- REQUIRED ACTION:
Without any pictures, print exactly the lines that run from the start of the data through the line containing "Skladujte v suchom".

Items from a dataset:

☆ ☆ ☆ ☆ ☆

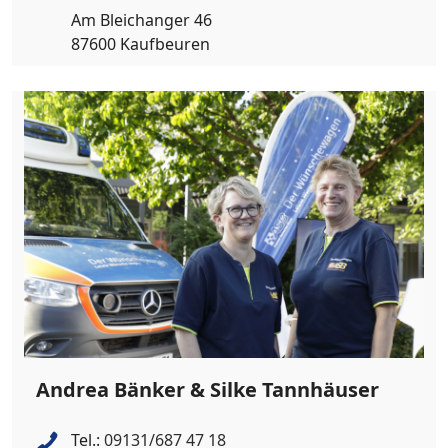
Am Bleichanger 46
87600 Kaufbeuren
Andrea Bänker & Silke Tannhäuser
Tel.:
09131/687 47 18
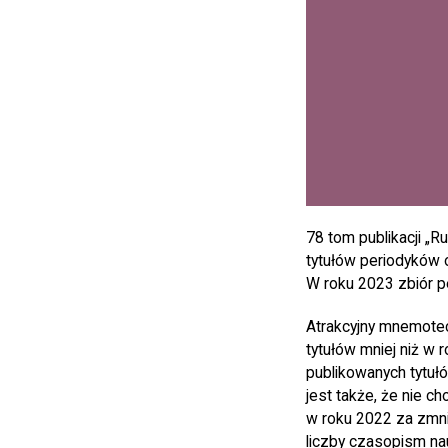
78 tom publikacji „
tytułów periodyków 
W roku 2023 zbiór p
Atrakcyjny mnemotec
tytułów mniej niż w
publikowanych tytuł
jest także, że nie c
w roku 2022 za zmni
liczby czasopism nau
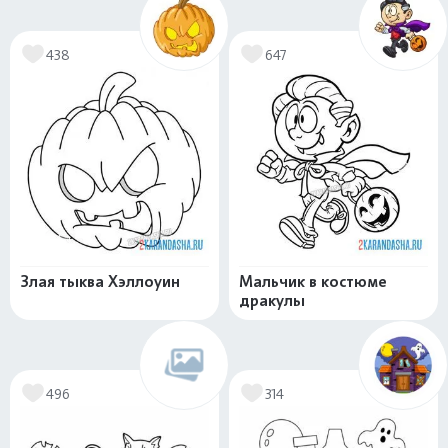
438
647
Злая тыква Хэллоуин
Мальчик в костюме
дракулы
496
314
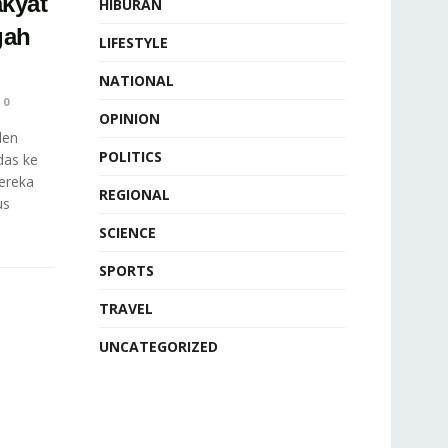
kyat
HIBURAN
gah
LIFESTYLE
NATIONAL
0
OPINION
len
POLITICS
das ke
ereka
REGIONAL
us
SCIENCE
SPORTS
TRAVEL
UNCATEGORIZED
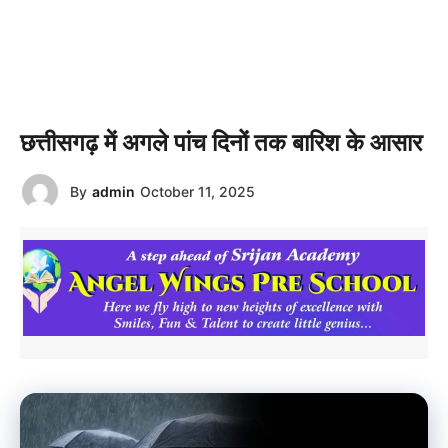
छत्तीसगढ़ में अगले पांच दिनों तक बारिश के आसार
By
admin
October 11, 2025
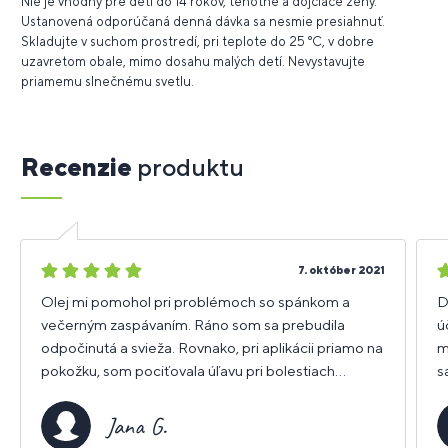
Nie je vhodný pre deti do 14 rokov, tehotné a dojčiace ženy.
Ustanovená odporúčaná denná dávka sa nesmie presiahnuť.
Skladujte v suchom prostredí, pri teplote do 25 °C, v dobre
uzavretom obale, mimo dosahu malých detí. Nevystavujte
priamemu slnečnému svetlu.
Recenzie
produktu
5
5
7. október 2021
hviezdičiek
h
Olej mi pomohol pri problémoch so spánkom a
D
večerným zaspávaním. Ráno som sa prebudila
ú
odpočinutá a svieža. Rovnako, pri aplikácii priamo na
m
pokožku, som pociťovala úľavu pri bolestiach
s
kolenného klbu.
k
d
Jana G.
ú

☆ ☆ ☆ ☆ ☆

- WRITTEN ANSWER:
Am Bleichanger 46
87600 Kaufbeuren
Andrea Bänker & Silke Tannhäuser
Tel.:
09131/687 47 18
78 tom publikacji „
tytułów periodyków 
W roku 2023 zbiór p
Atrakcyjny mnemotec
tytułów mniej niż w
publikowanych tytuł
jest także, że nie c
w roku 2022 za zmni
liczby czasopism nau
438
647
Злая тыква Хэллоуин
Мальчик в костюме
дракулы
496
314
kyat
HIBURAN
gah
LIFESTYLE
NATIONAL
0
OPINION
len
POLITICS
das ke
ereka
REGIONAL
us
SCIENCE
SPORTS
TRAVEL
UNCATEGORIZED
छत्तीसगढ़ में अगले पांच दिनों तक बारिश के आसार
By
admin
October 11, 2025
Nie je vhodný pre deti do 14 rokov, tehotné a dojčiace ženy.
Ustanovená odporúčaná denná dávka sa nesmie presiahnuť.
Skladujte v suchom prostredí, pri teplote do 25 °C, v dobre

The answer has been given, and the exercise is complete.